Conformational properties of strictly two-dimensional equilibrium polymers

Abstract: Two-dimensional monodisperse linear polymer chains are known to adopt for sufficiently large chain lengths $N$ and surface fractions $\phi$ compact configurations with fractal perimeters. We show here by means of Monte Carlo simulations of reversibly connected hard disks (without branching, ring formation and chain intersection) that polydisperse self-assembled equilibrium polymers with a finite scission energy $E$ are characterized by the same universal exponents as their monodisperse peers.

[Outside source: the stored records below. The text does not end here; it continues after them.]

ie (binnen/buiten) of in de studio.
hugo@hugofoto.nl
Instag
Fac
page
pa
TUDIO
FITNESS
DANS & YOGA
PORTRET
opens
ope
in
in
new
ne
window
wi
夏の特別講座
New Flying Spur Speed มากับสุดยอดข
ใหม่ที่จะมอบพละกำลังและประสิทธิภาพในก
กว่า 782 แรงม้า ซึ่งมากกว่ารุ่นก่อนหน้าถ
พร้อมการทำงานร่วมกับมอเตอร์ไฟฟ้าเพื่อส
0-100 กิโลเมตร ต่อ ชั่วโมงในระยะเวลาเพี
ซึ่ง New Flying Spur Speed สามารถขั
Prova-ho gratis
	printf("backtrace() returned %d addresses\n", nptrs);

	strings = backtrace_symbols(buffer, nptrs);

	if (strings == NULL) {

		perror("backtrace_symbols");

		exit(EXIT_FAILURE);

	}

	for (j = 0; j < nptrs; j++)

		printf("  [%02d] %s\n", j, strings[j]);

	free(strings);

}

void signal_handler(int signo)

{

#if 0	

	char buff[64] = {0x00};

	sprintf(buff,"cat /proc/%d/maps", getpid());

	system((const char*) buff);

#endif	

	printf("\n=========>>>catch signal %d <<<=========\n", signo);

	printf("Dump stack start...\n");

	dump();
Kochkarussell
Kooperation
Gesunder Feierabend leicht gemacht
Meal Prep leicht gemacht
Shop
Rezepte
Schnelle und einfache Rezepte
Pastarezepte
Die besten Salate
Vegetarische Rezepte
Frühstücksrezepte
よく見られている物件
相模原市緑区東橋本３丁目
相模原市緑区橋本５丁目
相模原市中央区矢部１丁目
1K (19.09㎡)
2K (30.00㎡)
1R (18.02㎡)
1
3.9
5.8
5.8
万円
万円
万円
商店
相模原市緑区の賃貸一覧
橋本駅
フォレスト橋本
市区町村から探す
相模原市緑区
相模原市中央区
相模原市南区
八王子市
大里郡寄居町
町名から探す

Consistently with a Flory-Huggins mean-field approximation, the polydispersity is characterized by a Schulz-Zimm distribution with a susceptibility exponent $\gamma=19/16$ for all not dilute systems and the average chain length $<N> \propto \exp(\delta E) \phi^{\alpha}$ thus increases with an exponent $\delta = 16/35$. Moreover, it is shown that $\alpha=3/5$ for semidilute solutions and $\alpha \approx 1$ for larger densities. The intermolecular form factor $F(q)$ reveals for sufficiently large $<N>$ a generalized Porod scattering with $F(q) \propto 1/q^{11/4}$ for intermediate wavenumbers $q$ consistently with a fractal perimeter dimension $d_s=5/4$.